Já a Superintendência de Seguros Privados (Susep), autarquia vinculada ao Ministério da Fazenda, responsável pelo controle e fiscalização dos mercados de seguros e previdência privada, nega essa possibilidade, embora reconheça que a legislação (lei 109/2001) seja omissa a esse respeito.

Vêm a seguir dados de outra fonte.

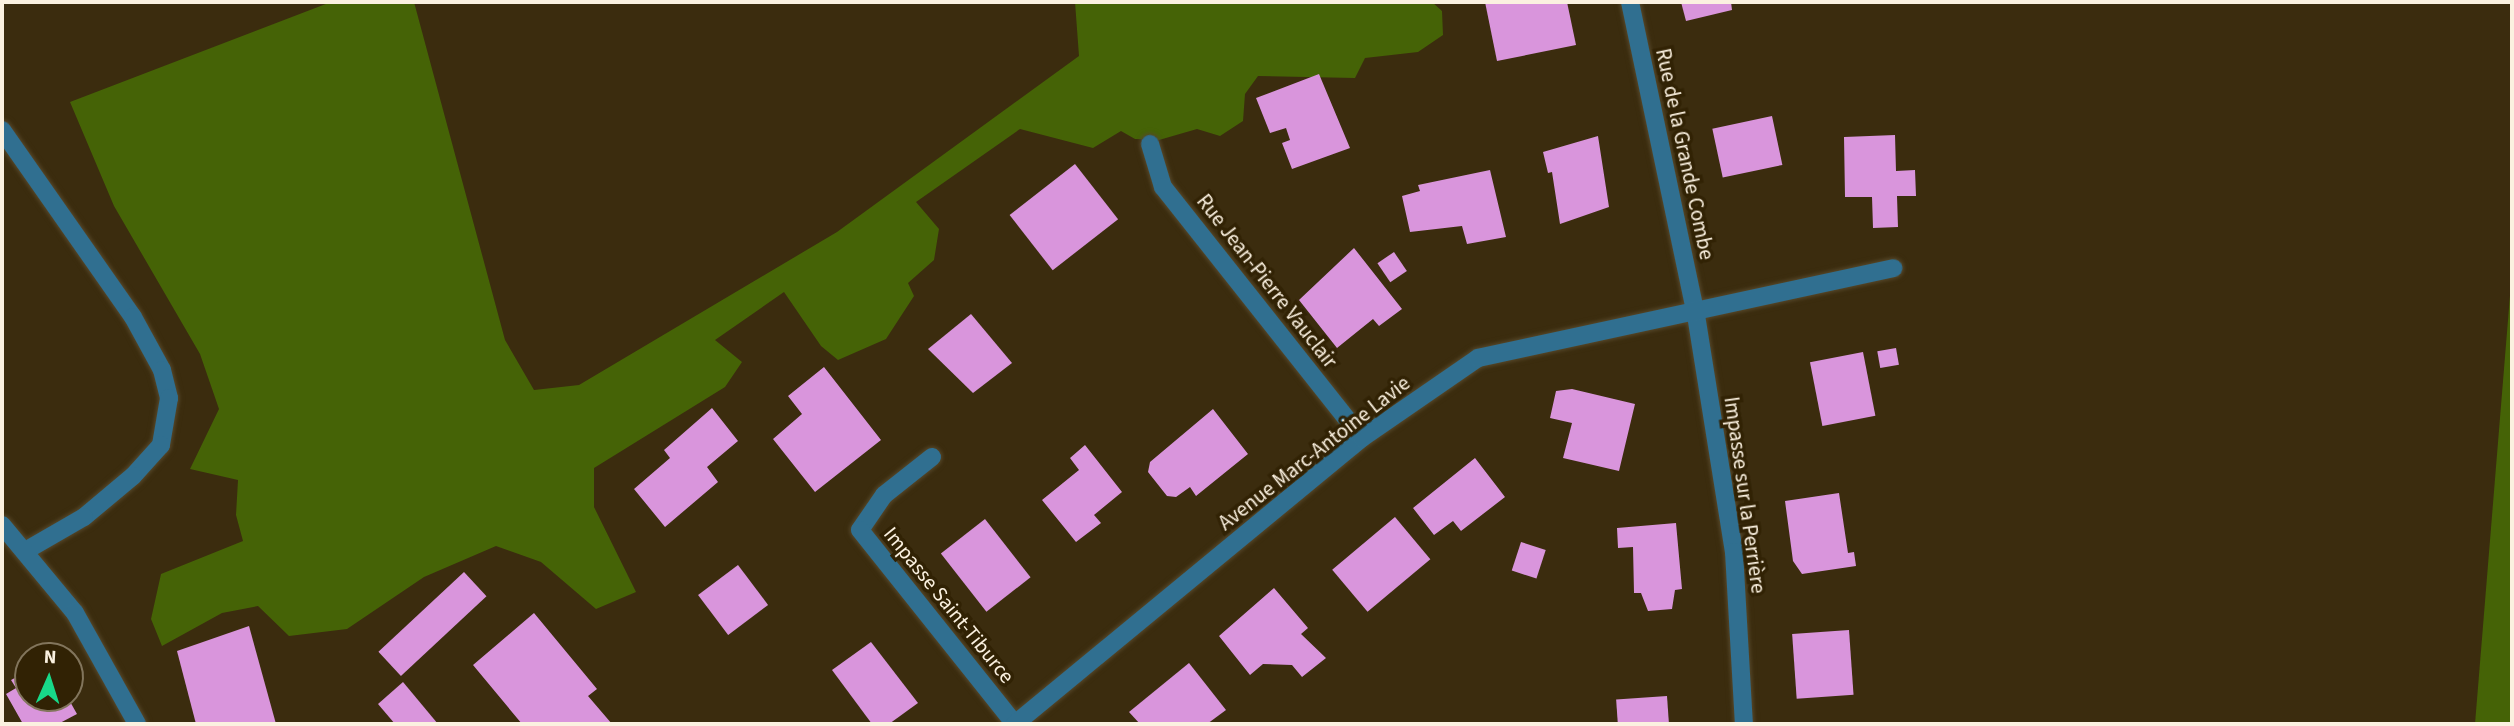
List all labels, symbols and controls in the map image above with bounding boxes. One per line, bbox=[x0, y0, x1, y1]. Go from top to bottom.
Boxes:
street label: Rue de la Grande Combe bbox=[1650, 46, 1720, 262]
street label: Rue Jean-Pierre Vauclair bbox=[1191, 189, 1343, 373]
street label: Avenue Marc-Antoine Lavie bbox=[1213, 370, 1415, 536]
street label: Impasse sur la Perrière bbox=[1719, 395, 1771, 595]
street label: Impasse Saint-Tiburce bbox=[878, 522, 1020, 688]
north arrow bbox=[14, 642, 84, 712]
text: N bbox=[43, 644, 57, 671]

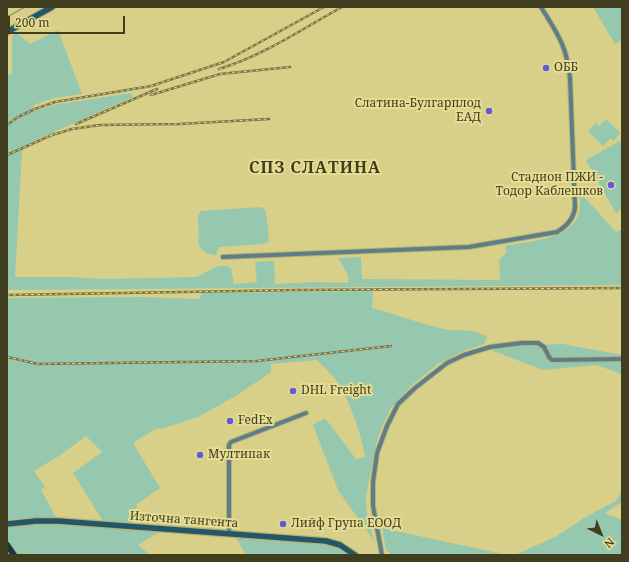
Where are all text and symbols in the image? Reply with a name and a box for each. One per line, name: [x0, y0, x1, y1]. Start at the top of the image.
scale bar: [10, 8, 127, 34]
text: 200 m: [15, 14, 50, 31]
place label: ОББ: [554, 61, 578, 75]
marker: ОББ: [541, 63, 551, 73]
place label: Слатина-Булгарплод ЕАД: [355, 97, 481, 125]
marker: Слатина-Булгарплод ЕАД: [484, 106, 494, 116]
district label: СПЗ СЛАТИНА: [249, 158, 381, 178]
place label: Стадион ПЖИ - Тодор Каблешков: [495, 171, 603, 199]
marker: Стадион ПЖИ - Тодор Каблешков: [606, 180, 616, 190]
place label: DHL Freight: [301, 384, 371, 398]
marker: DHL Freight: [288, 386, 298, 396]
place label: FedEx: [238, 414, 273, 428]
marker: FedEx: [225, 416, 235, 426]
place label: Мултипак: [208, 448, 270, 462]
marker: Мултипак: [195, 450, 205, 460]
street label: Източна тангента: [129, 509, 239, 531]
north arrow: [581, 514, 621, 554]
place label: Лийф Група ЕООД: [291, 517, 401, 531]
marker: Лийф Група ЕООД: [278, 519, 288, 529]
text: N: [601, 535, 618, 552]

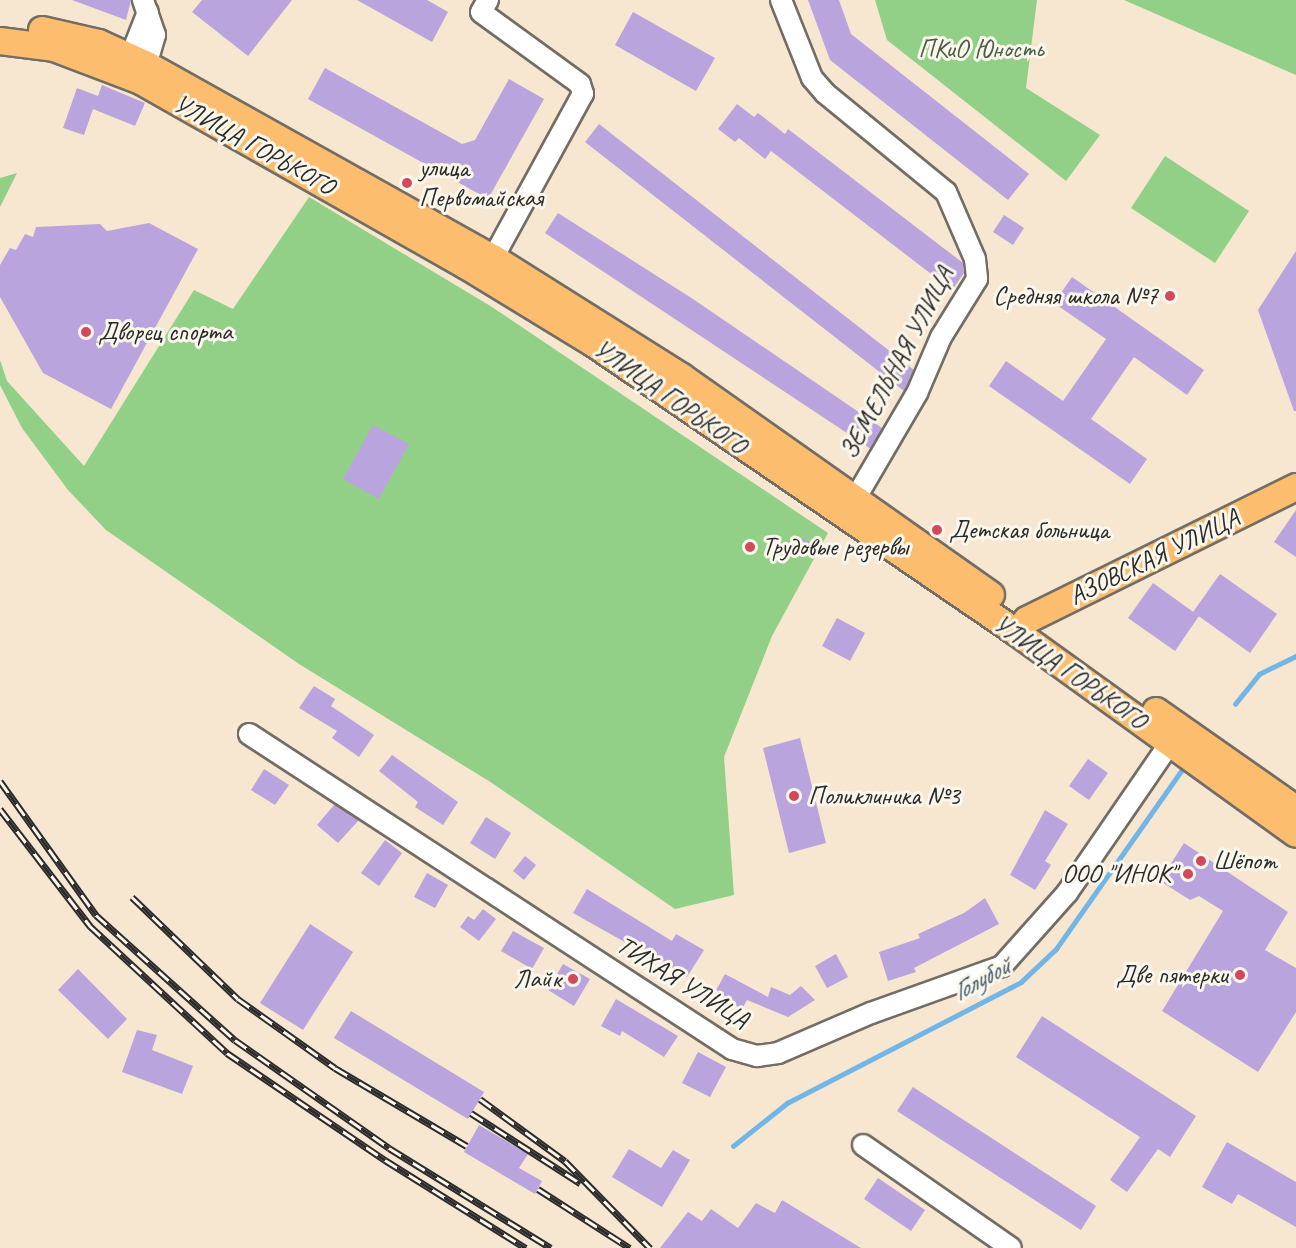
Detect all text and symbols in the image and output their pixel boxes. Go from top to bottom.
park label: ПКиО Юность [918,33,1044,65]
street label: УЛИЦА ГОРЬКОГО [167,87,341,203]
place label: улица Первомайская [419,152,543,213]
marker: улица Первомайская [400,176,414,190]
street label: ЗЕМЕЛЬНАЯ УЛИЦА [833,262,961,464]
place label: Средняя школа №7 [993,280,1158,312]
marker: Средняя школа №7 [1163,289,1177,303]
place label: Дворец спорта [98,316,231,348]
marker: Дворец спорта [79,325,93,339]
street label: УЛИЦА ГОРЬКОГО [587,332,753,462]
street label: АЗОВСКАЯ УЛИЦА [1064,502,1244,612]
place label: Детская больница [949,514,1109,546]
marker: Детская больница [930,523,944,537]
place label: Трудовые резервы [762,531,908,563]
marker: Трудовые резервы [743,540,757,554]
street label: УЛИЦА ГОРЬКОГО [987,607,1153,737]
place label: Поликлиника №3 [808,780,960,812]
marker: Поликлиника №3 [785,787,803,805]
place label: Шёпот [1213,845,1277,877]
marker: Шёпот [1194,854,1208,868]
place label: ООО "ИНОК" [1062,858,1176,890]
marker: ООО "ИНОК" [1181,867,1195,881]
street label: ТИХАЯ УЛИЦА [611,929,755,1035]
water label: Голубой [946,950,1016,1008]
place label: Две пятерки [1114,959,1228,991]
place label: Лайк [513,963,561,995]
marker: Две пятерки [1233,968,1247,982]
marker: Лайк [566,972,580,986]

A questão mais importante é a limitação da garantia. Mesmo que a contratação seja legal, o que a Susep afirma é que, se houver qualquer problema com o investimento lá fora, por qualquer motivo, não há nada que ela possa fazer para defender o interesse do investidor. É problema dele para ser resolvido fora do Brasil. A advogada Andrea Nogueira Neves, do escritório Velloza, Girotto e Lindenbojm – especializado no assunto – explica que no caso dos planos de previdência não há regra clara, como existe para os seguros em geral. A lei complementar 126, de janeiro de 2007, diz: só podem ser contratados no exterior seguros para os quais não exista oferta no país ou cuja vigência seja restrita ao período que a pessoa vá passar no exterior.

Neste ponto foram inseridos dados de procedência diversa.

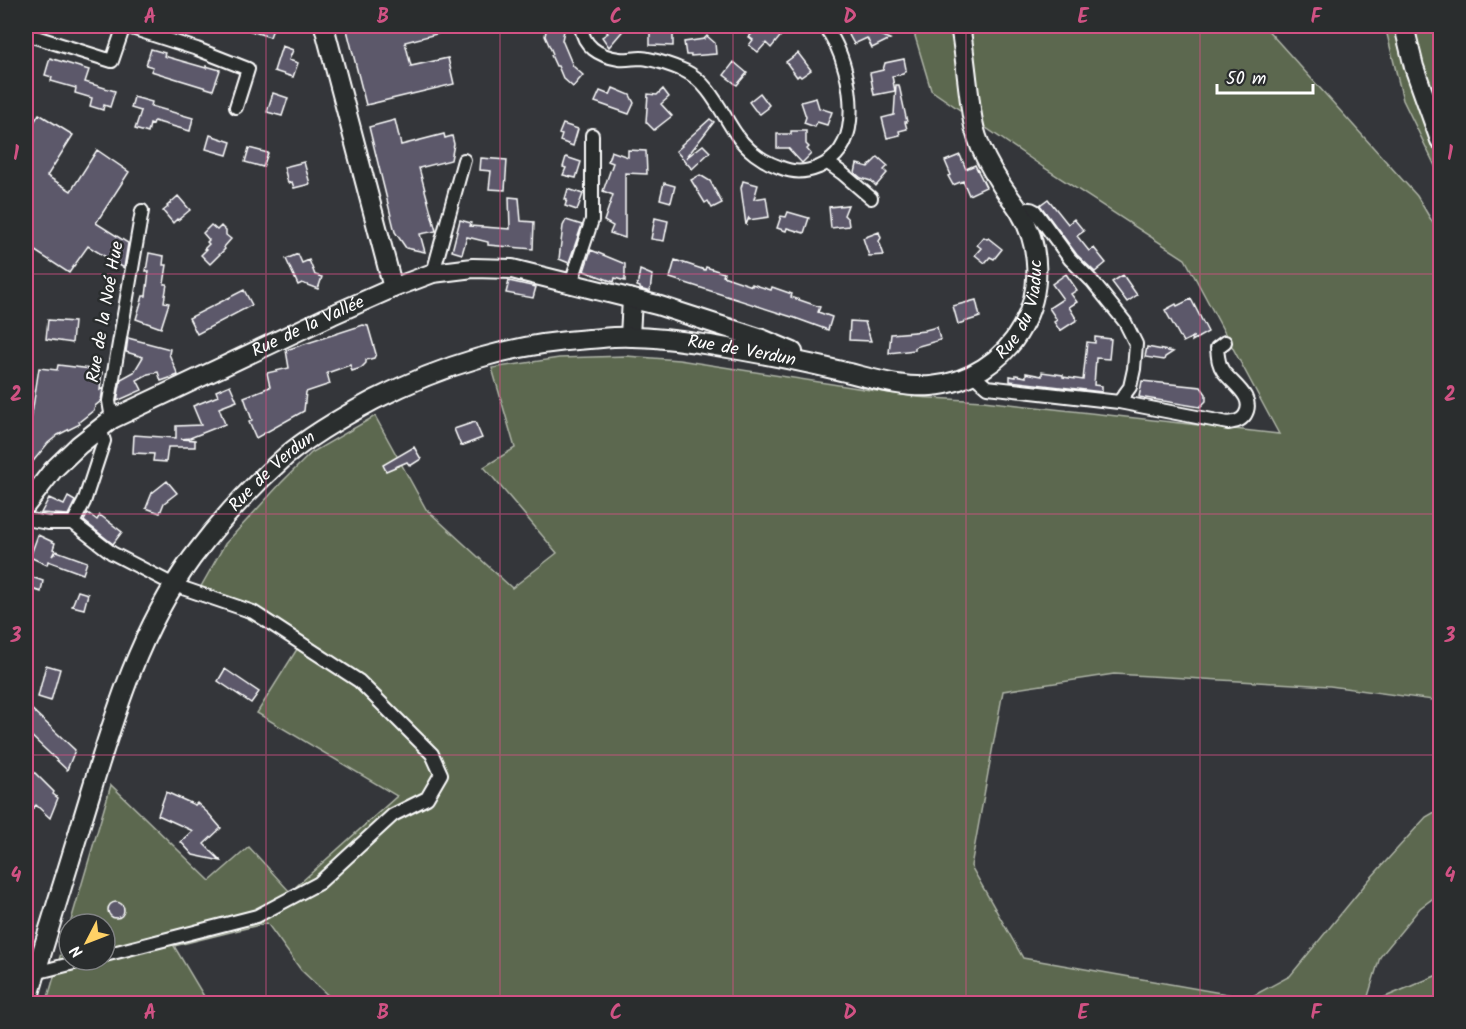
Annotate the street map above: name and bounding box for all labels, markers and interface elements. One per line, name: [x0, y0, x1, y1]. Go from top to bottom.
text: A: [144, 2, 156, 34]
text: B: [377, 2, 389, 34]
text: C: [610, 2, 622, 34]
text: D: [843, 2, 857, 34]
text: E: [1077, 2, 1089, 34]
text: F: [1311, 2, 1323, 34]
scale bar: [1217, 57, 1313, 95]
text: 50 m: [1226, 65, 1266, 94]
text: 1: [13, 139, 19, 171]
text: 1: [1447, 139, 1453, 171]
street label: Rue de la Noé Hue: [79, 239, 133, 385]
street label: Rue du Viaduc: [989, 259, 1051, 367]
street label: Rue de la Vallée: [247, 288, 369, 366]
street label: Rue de Verdun: [686, 327, 799, 375]
text: 2: [10, 380, 22, 412]
text: 2: [1444, 380, 1456, 412]
street label: Rue de Verdun: [222, 423, 322, 519]
text: 3: [10, 621, 22, 653]
text: 3: [1444, 621, 1456, 653]
text: 4: [11, 861, 22, 893]
text: 4: [1445, 861, 1456, 893]
north arrow: [57, 912, 117, 972]
text: N: [64, 939, 90, 963]
text: A: [144, 998, 156, 1029]
text: B: [377, 998, 389, 1029]
text: C: [610, 998, 622, 1029]
text: D: [843, 998, 857, 1029]
text: E: [1077, 998, 1089, 1029]
text: F: [1311, 998, 1323, 1029]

A interpretação da advogada é que a contratação do plano de previdência privada só não será legal caso haja algum tipo de seguro vinculado ao plano. "De qualquer forma, não parece ser uma boa alternativa, levando-se em conta todas as variáveis", diz. Mesmo executivos brasileiros de multinacionais quando são expatriados permanecem com seus planos de previdência vinculados ao Brasil – para não perder as garantias legais.
Feblacal/Dreamstime.com

Leve em conta antes de investir

Câmbio

O perigo está no período de acumulação. Enquanto há paridade de moedas, tudo bem. Se o Real desvalorizar, a quantia a ser poupada cada mês aumenta

Juros

Mesmo com as taxas em queda, ganha-se mais no Brasil. Um título do Tesouro americano paga no máximo 5% de juros anuais. Um fundo conservador aqui rende pelo menos 8% ao ano

Impostos

A renda em dólar é tributada em 15% como ganho de capital. A previdência privada brasileira permite deduzir as contribuições do Imposto de Renda, no caso do PGBL. E, depois de dez anos, a mordida na renda mensal é de 10%

Segurança

Os planos feitos no exterior não são protegidos por nenhuma lei brasileira de defesa do consumidor. Aqui há regulamentação a respeito e regras definidas

Para Marcelo Teixeira, diretor superintendente do HSBC Seguros, o principal atrativo dos planos de previdência no exterior, sobretudo nos Estados Unidos, é a sua flexibilidade, seja na hora de escolher a forma de receber o benefício, seja na forma de gestão dos recursos no período de acumulação. Aqui no Brasil há mais rigidez, em nome da segurança. Um fundo não pode investir mais do que 49% do patrimônio em ações, por exemplo. "Nosso mercado ainda está amadurecendo e a tendência é evoluir para uma abertura maior", diz o executivo.

Falta regulamentação

Entre os produtos que já existem lá fora e para os quais há estudos visando a sua implantação aqui, destacam-se pelo menos três: um deles permite utilizar o patrimônio acumulado como garantia para financiamento imobiliário; outro adiciona ao plano isenção tributária nos rendimentos para formar poupança direcionada a cobrir despesas médicas e com medicamentos; e o terceiro permite dar garantia a financiamento para despesas com educação.


O lançamento desses produtos depende sobretudo de regulamentação. A principal lei que ainda não foi regulamentada é a da blindagem dos planos. Hoje as cotas dos fundos de previdência ficam em nome das seguradoras, embora separadas de seu patrimônio. O investidor também pode trocar de instituição sem perda de seu patrimônio – é o que o mercado chama de portabilidade. Com a blindagem, as cotas passam para o nome do investidor, o que dá ainda mais segurança ao investimento em caso de quebra ou falência da seguradora. Assim, com a cota nominal à pessoa física, é possível utilizar o recurso como uma espécie de caução para financiamentos.

"A tendência do mercado brasileiro é a diversificação, de acordo com a demanda. O importante é que continuem sendo adotadas medidas que orientem o consumidor e garantam total transparência na gestão dos recursos", diz Renato Russo.